* **MATERIAL FOR THE TASK**:
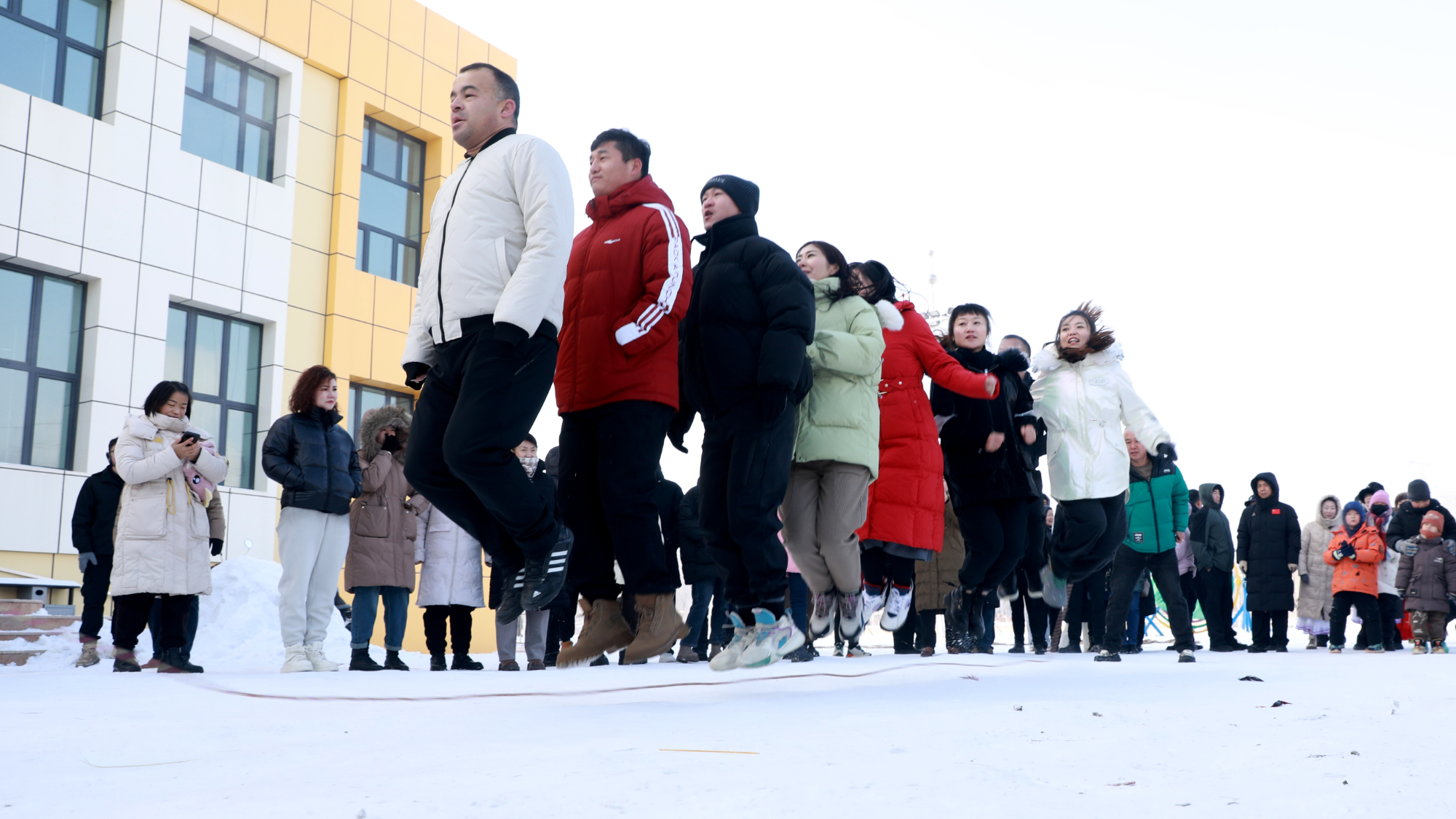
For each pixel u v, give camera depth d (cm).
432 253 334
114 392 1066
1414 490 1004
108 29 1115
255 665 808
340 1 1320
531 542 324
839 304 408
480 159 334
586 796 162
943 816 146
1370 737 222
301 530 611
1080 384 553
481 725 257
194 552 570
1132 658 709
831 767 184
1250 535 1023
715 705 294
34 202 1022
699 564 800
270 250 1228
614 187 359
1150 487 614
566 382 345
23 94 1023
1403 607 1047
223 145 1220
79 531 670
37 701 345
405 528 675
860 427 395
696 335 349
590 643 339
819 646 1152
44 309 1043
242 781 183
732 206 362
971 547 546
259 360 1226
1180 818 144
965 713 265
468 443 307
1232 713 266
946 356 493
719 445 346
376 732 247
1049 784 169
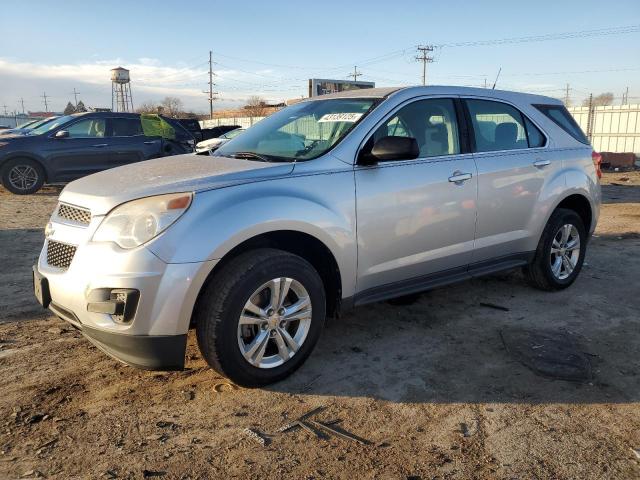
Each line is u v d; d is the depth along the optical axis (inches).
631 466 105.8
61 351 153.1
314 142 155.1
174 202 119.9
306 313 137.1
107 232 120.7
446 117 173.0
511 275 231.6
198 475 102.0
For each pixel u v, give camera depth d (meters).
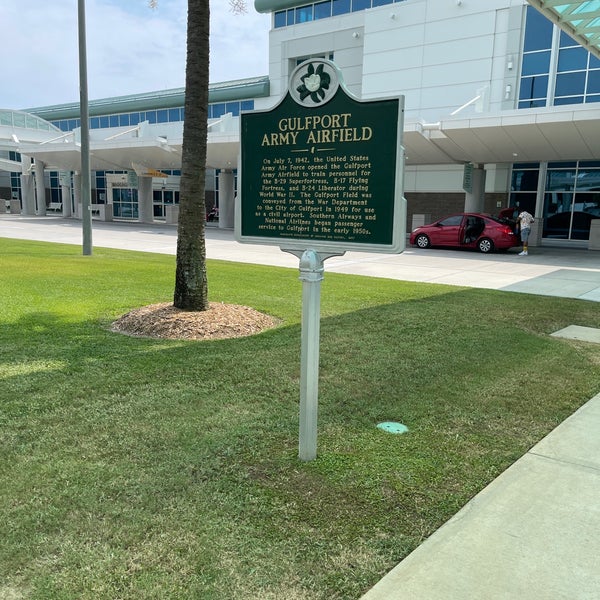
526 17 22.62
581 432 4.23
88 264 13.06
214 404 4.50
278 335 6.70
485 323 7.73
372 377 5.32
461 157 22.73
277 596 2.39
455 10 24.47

* **PROBLEM TO SOLVE**: Everything in the data except the pictures should be restated word for word.

* **SOLUTION TO THIS TASK**:
For each pixel u v, give camera depth d (cm).
432 253 334
114 392 1066
1414 490 1004
108 29 1115
255 665 808
340 1 1320
531 542 324
839 304 408
480 159 334
586 796 162
943 816 146
1370 737 222
301 530 611
1080 384 553
481 725 257
194 552 570
1132 658 709
831 767 184
1250 535 1023
715 705 294
34 202 1022
699 564 800
270 250 1228
614 187 359
1150 487 614
566 382 345
23 94 1023
1403 607 1047
223 145 1220
79 531 670
37 701 345
405 528 675
860 427 395
696 335 349
590 643 339
819 646 1152
44 309 1043
242 781 183
732 206 362
971 547 546
259 360 1226
1180 818 144
965 713 265
468 443 307
1232 713 266
946 356 493
719 445 346
376 732 247
1049 784 169
Each line is u v d; d is the depth along the optical axis (inches).
631 466 105.8
61 351 153.1
314 142 155.1
174 202 119.9
306 313 137.1
107 232 120.7
446 117 173.0
511 275 231.6
198 475 102.0
For each pixel u v, give camera depth d (meters).
526 17 22.62
581 432 4.23
88 264 13.06
214 404 4.50
278 335 6.70
485 323 7.73
372 377 5.32
461 157 22.73
277 596 2.39
455 10 24.47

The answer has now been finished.